** begin Input for this task **

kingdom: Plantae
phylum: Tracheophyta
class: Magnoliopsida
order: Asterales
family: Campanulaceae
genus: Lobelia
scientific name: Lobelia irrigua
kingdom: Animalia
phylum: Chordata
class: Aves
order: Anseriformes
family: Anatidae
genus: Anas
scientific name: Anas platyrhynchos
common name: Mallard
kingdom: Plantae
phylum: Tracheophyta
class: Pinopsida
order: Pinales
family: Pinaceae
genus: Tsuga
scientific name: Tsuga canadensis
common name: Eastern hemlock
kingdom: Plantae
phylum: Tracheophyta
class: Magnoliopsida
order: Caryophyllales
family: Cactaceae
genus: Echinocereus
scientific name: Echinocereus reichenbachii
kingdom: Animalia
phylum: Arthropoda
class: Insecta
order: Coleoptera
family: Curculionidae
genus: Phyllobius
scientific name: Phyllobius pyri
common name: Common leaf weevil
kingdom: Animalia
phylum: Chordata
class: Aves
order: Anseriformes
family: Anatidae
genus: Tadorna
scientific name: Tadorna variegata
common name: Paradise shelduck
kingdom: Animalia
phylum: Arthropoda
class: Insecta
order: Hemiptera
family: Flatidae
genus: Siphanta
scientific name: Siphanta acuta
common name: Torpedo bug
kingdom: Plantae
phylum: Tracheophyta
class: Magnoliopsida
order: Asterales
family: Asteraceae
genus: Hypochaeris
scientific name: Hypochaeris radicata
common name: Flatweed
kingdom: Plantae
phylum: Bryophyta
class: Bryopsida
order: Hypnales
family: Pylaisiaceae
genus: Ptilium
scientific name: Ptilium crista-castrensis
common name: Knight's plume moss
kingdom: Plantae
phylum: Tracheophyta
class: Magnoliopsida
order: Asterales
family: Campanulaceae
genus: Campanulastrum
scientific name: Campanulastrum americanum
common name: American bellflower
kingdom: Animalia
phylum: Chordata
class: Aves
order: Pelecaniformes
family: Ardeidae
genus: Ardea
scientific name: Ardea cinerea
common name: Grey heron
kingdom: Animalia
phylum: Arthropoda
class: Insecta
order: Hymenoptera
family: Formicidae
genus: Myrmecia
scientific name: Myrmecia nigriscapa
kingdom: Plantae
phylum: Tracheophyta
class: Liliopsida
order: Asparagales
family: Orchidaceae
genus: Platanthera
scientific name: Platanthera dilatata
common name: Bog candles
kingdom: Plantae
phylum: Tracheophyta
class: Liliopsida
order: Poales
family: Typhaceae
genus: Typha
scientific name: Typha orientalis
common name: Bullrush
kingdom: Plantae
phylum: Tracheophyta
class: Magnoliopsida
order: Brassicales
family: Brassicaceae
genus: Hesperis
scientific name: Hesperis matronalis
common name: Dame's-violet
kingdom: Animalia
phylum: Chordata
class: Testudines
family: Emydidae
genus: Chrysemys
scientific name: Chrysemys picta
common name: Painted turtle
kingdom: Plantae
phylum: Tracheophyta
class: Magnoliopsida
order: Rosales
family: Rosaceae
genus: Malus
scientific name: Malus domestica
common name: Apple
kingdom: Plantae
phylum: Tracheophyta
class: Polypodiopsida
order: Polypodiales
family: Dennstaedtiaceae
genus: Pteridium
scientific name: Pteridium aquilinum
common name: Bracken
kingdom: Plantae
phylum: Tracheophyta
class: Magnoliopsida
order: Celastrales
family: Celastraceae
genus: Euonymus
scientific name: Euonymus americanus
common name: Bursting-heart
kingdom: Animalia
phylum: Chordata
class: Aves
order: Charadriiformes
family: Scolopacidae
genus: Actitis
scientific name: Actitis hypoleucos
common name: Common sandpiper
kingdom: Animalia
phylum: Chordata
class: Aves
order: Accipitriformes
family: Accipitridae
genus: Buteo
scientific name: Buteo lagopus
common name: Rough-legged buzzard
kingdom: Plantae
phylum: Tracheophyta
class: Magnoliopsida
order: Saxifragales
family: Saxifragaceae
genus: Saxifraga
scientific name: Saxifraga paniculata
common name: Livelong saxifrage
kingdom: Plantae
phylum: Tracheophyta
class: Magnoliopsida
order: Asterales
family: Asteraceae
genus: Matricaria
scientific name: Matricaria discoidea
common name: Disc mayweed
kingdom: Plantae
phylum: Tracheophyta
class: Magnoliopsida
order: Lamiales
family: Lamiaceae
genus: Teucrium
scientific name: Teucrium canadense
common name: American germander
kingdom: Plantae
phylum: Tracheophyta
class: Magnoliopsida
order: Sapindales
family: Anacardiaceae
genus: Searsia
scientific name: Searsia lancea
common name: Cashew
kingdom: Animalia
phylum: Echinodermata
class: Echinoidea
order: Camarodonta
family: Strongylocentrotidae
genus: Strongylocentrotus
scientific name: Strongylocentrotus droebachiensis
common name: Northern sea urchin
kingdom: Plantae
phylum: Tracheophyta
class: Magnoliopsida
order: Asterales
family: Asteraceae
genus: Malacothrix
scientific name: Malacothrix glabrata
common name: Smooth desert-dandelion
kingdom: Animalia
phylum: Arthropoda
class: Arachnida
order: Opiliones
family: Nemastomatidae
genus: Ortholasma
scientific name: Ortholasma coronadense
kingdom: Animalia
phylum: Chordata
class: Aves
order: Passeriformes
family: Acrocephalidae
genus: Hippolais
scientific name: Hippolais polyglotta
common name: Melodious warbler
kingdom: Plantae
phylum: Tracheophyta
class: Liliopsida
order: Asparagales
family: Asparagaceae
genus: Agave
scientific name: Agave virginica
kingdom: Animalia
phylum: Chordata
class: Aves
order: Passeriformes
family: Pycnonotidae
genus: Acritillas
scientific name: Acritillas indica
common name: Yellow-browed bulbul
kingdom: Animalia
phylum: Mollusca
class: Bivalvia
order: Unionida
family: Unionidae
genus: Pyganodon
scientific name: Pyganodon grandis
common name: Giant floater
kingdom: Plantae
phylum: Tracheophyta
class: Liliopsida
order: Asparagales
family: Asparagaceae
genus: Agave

** end Input for this task **

→ **Given exercise**: Present the lines above as a Markdown table with the columns "No." and "Text", numbering each line in order and skipping any blank lines.

→ **Exercise solution**:
| No. | Text |
|---|---|
| 1 | kingdom: Plantae |
| 2 | phylum: Tracheophyta |
| 3 | class: Magnoliopsida |
| 4 | order: Asterales |
| 5 | family: Campanulaceae |
| 6 | genus: Lobelia |
| 7 | scientific name: Lobelia irrigua |
| 8 | kingdom: Animalia |
| 9 | phylum: Chordata |
| 10 | class: Aves |
| 11 | order: Anseriformes |
| 12 | family: Anatidae |
| 13 | genus: Anas |
| 14 | scientific name: Anas platyrhynchos |
| 15 | common name: Mallard |
| 16 | kingdom: Plantae |
| 17 | phylum: Tracheophyta |
| 18 | class: Pinopsida |
| 19 | order: Pinales |
| 20 | family: Pinaceae |
| 21 | genus: Tsuga |
| 22 | scientific name: Tsuga canadensis |
| 23 | common name: Eastern hemlock |
| 24 | kingdom: Plantae |
| 25 | phylum: Tracheophyta |
| 26 | class: Magnoliopsida |
| 27 | order: Caryophyllales |
| 28 | family: Cactaceae |
| 29 | genus: Echinocereus |
| 30 | scientific name: Echinocereus reichenbachii |
| 31 | kingdom: Animalia |
| 32 | phylum: Arthropoda |
| 33 | class: Insecta |
| 34 | order: Coleoptera |
| 35 | family: Curculionidae |
| 36 | genus: Phyllobius |
| 37 | scientific name: Phyllobius pyri |
| 38 | common name: Common leaf weevil |
| 39 | kingdom: Animalia |
| 40 | phylum: Chordata |
| 41 | class: Aves |
| 42 | order: Anseriformes |
| 43 | family: Anatidae |
| 44 | genus: Tadorna |
| 45 | scientific name: Tadorna variegata |
| 46 | common name: Paradise shelduck |
| 47 | kingdom: Animalia |
| 48 | phylum: Arthropoda |
| 49 | class: Insecta |
| 50 | order: Hemiptera |
| 51 | family: Flatidae |
| 52 | genus: Siphanta |
| 53 | scientific name: Siphanta acuta |
| 54 | common name: Torpedo bug |
| 55 | kingdom: Plantae |
| 56 | phylum: Tracheophyta |
| 57 | class: Magnoliopsida |
| 58 | order: Asterales |
| 59 | family: Asteraceae |
| 60 | genus: Hypochaeris |
| 61 | scientific name: Hypochaeris radicata |
| 62 | common name: Flatweed |
| 63 | kingdom: Plantae |
| 64 | phylum: Bryophyta |
| 65 | class: Bryopsida |
| 66 | order: Hypnales |
| 67 | family: Pylaisiaceae |
| 68 | genus: Ptilium |
| 69 | scientific name: Ptilium crista-castrensis |
| 70 | common name: Knight's plume moss |
| 71 | kingdom: Plantae |
| 72 | phylum: Tracheophyta |
| 73 | class: Magnoliopsida |
| 74 | order: Asterales |
| 75 | family: Campanulaceae |
| 76 | genus: Campanulastrum |
| 77 | scientific name: Campanulastrum americanum |
| 78 | common name: American bellflower |
| 79 | kingdom: Animalia |
| 80 | phylum: Chordata |
| 81 | class: Aves |
| 82 | order: Pelecaniformes |
| 83 | family: Ardeidae |
| 84 | genus: Ardea |
| 85 | scientific name: Ardea cinerea |
| 86 | common name: Grey heron |
| 87 | kingdom: Animalia |
| 88 | phylum: Arthropoda |
| 89 | class: Insecta |
| 90 | order: Hymenoptera |
| 91 | family: Formicidae |
| 92 | genus: Myrmecia |
| 93 | scientific name: Myrmecia nigriscapa |
| 94 | kingdom: Plantae |
| 95 | phylum: Tracheophyta |
| 96 | class: Liliopsida |
| 97 | order: Asparagales |
| 98 | family: Orchidaceae |
| 99 | genus: Platanthera |
| 100 | scientific name: Platanthera dilatata |
| 101 | common name: Bog candles |
| 102 | kingdom: Plantae |
| 103 | phylum: Tracheophyta |
| 104 | class: Liliopsida |
| 105 | order: Poales |
| 106 | family: Typhaceae |
| 107 | genus: Typha |
| 108 | scientific name: Typha orientalis |
| 109 | common name: Bullrush |
| 110 | kingdom: Plantae |
| 111 | phylum: Tracheophyta |
| 112 | class: Magnoliopsida |
| 113 | order: Brassicales |
| 114 | family: Brassicaceae |
| 115 | genus: Hesperis |
| 116 | scientific name: Hesperis matronalis |
| 117 | common name: Dame's-violet |
| 118 | kingdom: Animalia |
| 119 | phylum: Chordata |
| 120 | class: Testudines |
| 121 | family: Emydidae |
| 122 | genus: Chrysemys |
| 123 | scientific name: Chrysemys picta |
| 124 | common name: Painted turtle |
| 125 | kingdom: Plantae |
| 126 | phylum: Tracheophyta |
| 127 | class: Magnoliopsida |
| 128 | order: Rosales |
| 129 | family: Rosaceae |
| 130 | genus: Malus |
| 131 | scientific name: Malus domestica |
| 132 | common name: Apple |
| 133 | kingdom: Plantae |
| 134 | phylum: Tracheophyta |
| 135 | class: Polypodiopsida |
| 136 | order: Polypodiales |
| 137 | family: Dennstaedtiaceae |
| 138 | genus: Pteridium |
| 139 | scientific name: Pteridium aquilinum |
| 140 | common name: Bracken |
| 141 | kingdom: Plantae |
| 142 | phylum: Tracheophyta |
| 143 | class: Magnoliopsida |
| 144 | order: Celastrales |
| 145 | family: Celastraceae |
| 146 | genus: Euonymus |
| 147 | scientific name: Euonymus americanus |
| 148 | common name: Bursting-heart |
| 149 | kingdom: Animalia |
| 150 | phylum: Chordata |
| 151 | class: Aves |
| 152 | order: Charadriiformes |
| 153 | family: Scolopacidae |
| 154 | genus: Actitis |
| 155 | scientific name: Actitis hypoleucos |
| 156 | common name: Common sandpiper |
| 157 | kingdom: Animalia |
| 158 | phylum: Chordata |
| 159 | class: Aves |
| 160 | order: Accipitriformes |
| 161 | family: Accipitridae |
| 162 | genus: Buteo |
| 163 | scientific name: Buteo lagopus |
| 164 | common name: Rough-legged buzzard |
| 165 | kingdom: Plantae |
| 166 | phylum: Tracheophyta |
| 167 | class: Magnoliopsida |
| 168 | order: Saxifragales |
| 169 | family: Saxifragaceae |
| 170 | genus: Saxifraga |
| 171 | scientific name: Saxifraga paniculata |
| 172 | common name: Livelong saxifrage |
| 173 | kingdom: Plantae |
| 174 | phylum: Tracheophyta |
| 175 | class: Magnoliopsida |
| 176 | order: Asterales |
| 177 | family: Asteraceae |
| 178 | genus: Matricaria |
| 179 | scientific name: Matricaria discoidea |
| 180 | common name: Disc mayweed |
| 181 | kingdom: Plantae |
| 182 | phylum: Tracheophyta |
| 183 | class: Magnoliopsida |
| 184 | order: Lamiales |
| 185 | family: Lamiaceae |
| 186 | genus: Teucrium |
| 187 | scientific name: Teucrium canadense |
| 188 | common name: American germander |
| 189 | kingdom: Plantae |
| 190 | phylum: Tracheophyta |
| 191 | class: Magnoliopsida |
| 192 | order: Sapindales |
| 193 | family: Anacardiaceae |
| 194 | genus: Searsia |
| 195 | scientific name: Searsia lancea |
| 196 | common name: Cashew |
| 197 | kingdom: Animalia |
| 198 | phylum: Echinodermata |
| 199 | class: Echinoidea |
| 200 | order: Camarodonta |
| 201 | family: Strongylocentrotidae |
| 202 | genus: Strongylocentrotus |
| 203 | scientific name: Strongylocentrotus droebachiensis |
| 204 | common name: Northern sea urchin |
| 205 | kingdom: Plantae |
| 206 | phylum: Tracheophyta |
| 207 | class: Magnoliopsida |
| 208 | order: Asterales |
| 209 | family: Asteraceae |
| 210 | genus: Malacothrix |
| 211 | scientific name: Malacothrix glabrata |
| 212 | common name: Smooth desert-dandelion |
| 213 | kingdom: Animalia |
| 214 | phylum: Arthropoda |
| 215 | class: Arachnida |
| 216 | order: Opiliones |
| 217 | family: Nemastomatidae |
| 218 | genus: Ortholasma |
| 219 | scientific name: Ortholasma coronadense |
| 220 | kingdom: Animalia |
| 221 | phylum: Chordata |
| 222 | class: Aves |
| 223 | order: Passeriformes |
| 224 | family: Acrocephalidae |
| 225 | genus: Hippolais |
| 226 | scientific name: Hippolais polyglotta |
| 227 | common name: Melodious warbler |
| 228 | kingdom: Plantae |
| 229 | phylum: Tracheophyta |
| 230 | class: Liliopsida |
| 231 | order: Asparagales |
| 232 | family: Asparagaceae |
| 233 | genus: Agave |
| 234 | scientific name: Agave virginica |
| 235 | kingdom: Animalia |
| 236 | phylum: Chordata |
| 237 | class: Aves |
| 238 | order: Passeriformes |
| 239 | family: Pycnonotidae |
| 240 | genus: Acritillas |
| 241 | scientific name: Acritillas indica |
| 242 | common name: Yellow-browed bulbul |
| 243 | kingdom: Animalia |
| 244 | phylum: Mollusca |
| 245 | class: Bivalvia |
| 246 | order: Unionida |
| 247 | family: Unionidae |
| 248 | genus: Pyganodon |
| 249 | scientific name: Pyganodon grandis |
| 250 | common name: Giant floater |
| 251 | kingdom: Plantae |
| 252 | phylum: Tracheophyta |
| 253 | class: Liliopsida |
| 254 | order: Asparagales |
| 255 | family: Asparagaceae |
| 256 | genus: Agave |